Afterthought #37 Words Matter


It will take some time to integrate all that I heard today at Seattle University’s 7th Annual Search for Meaning Book Festival.

BooksIt will take even longer for me to read the books I brought home, written by several of the 55+ authors who presented.

Some of my reflections and new understandings likely will make their way into future essays and blog posts. But tonight, for this month’s Afterthought, I’ll share some wisdom from Krista Tippett, the closing keynote speaker.

Krista Tippett

Tippett, producer and host of public radio’s On Being, believes we’re “in the midst of a reformation of all of our institutions.” She offered “encouragements” to do the civic, human, spiritual work she believes we’re all called to in these times:

  • rediscover generous questions (the kind that invite honesty) as spiritual virtues and civic tools
  • honor the difficulty of what we face and create safe spaces for human connection
  • develop eyes to see and ears to hear the good news that doesn’t always get through the “broken radar” of the media
  • words matter—they shape how we interpret the world and how we treat others.

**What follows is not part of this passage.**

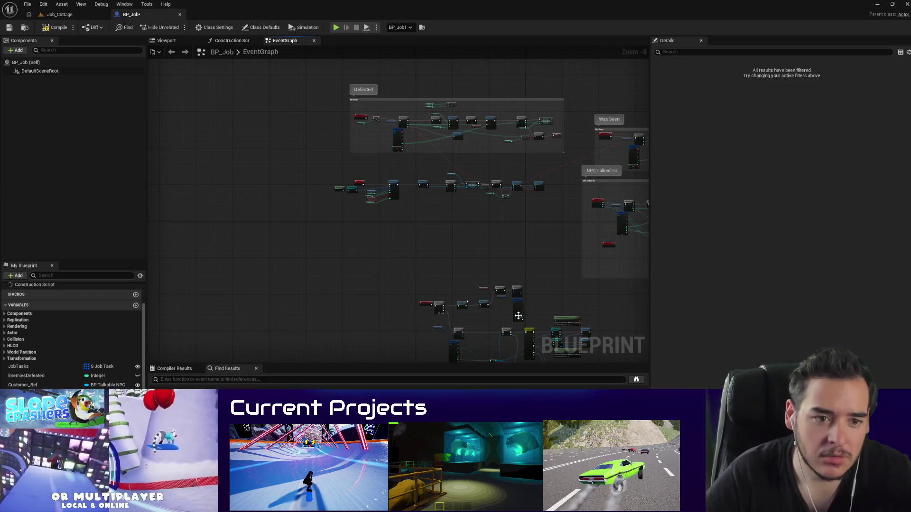
scroll(518, 316, up, 6)
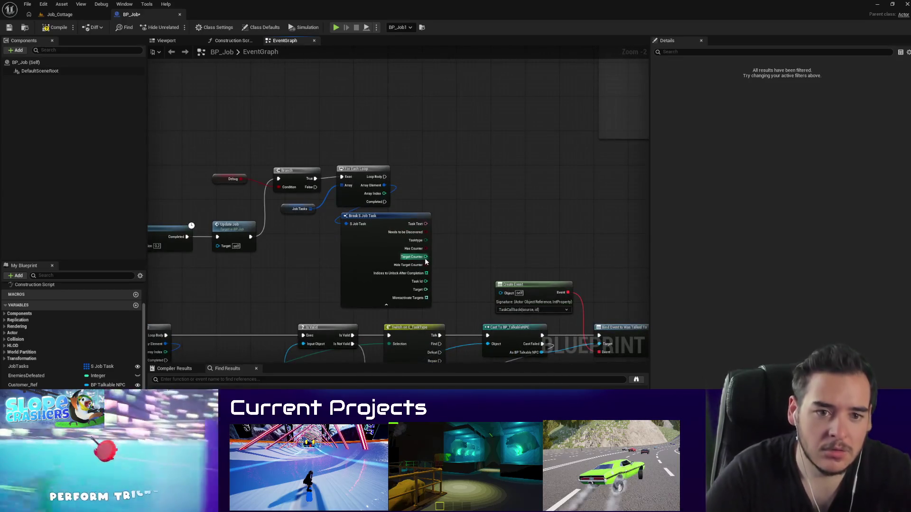
key(Delete)
key(ctrl+z)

Throughout the day I noted some of the words I heard repeatedly as writers talked about their work: rootedness, witness, prayer, faith, divinity, awe, discernment, transformation, mystery.

These words matter.

“Afterthoughts” are my blog version of a practice followed in some Quaker meetings. After meeting for worship ends, people continue in silence for a few more minutes during which they’re invited to share thoughts or reflect on the morning’s worship. I’ve adopted the form here for last-day-of-the-month brief reflections on headlines, quotes, comments overheard, maybe even bumper stickers.


  1. As always, thanks for this. I try not to be envious, as a spiritual discipline, so instead, I’ll just be happy for you to get to be in the same space with Krista Tippett. She is so lovely, I got to see her here in Phila. Many years ago when she was here to tape an episode of “On Being” with a Quaker astro-physicist named Ellis from (I think) South Africa. Be well, dear friend.

  2. Krista’s words resonate with me this morning, as I’ve been grappling with the question of what it means to write a popular book. I’ve decided I want to write what I want to write, which feels more real and more honest, but I know will also probably destine my books to non-fame. It’s affirming to think of what I do as doing good work rather than banging my head against a wall. 🙂

  3. Ah, Gretchen, you definitely are doing good work. Your writing (and especially your books) creates those safe spaces for human connection that Krista Tippett spoke about. And your words matter – Jocelyn’s story (in the Flying Burgowski trilogy) conveys the difficulty many people face and offers powerful ideas about how to interpret the world and how to treat others, all through good storytelling. Grapple away, and keep writing!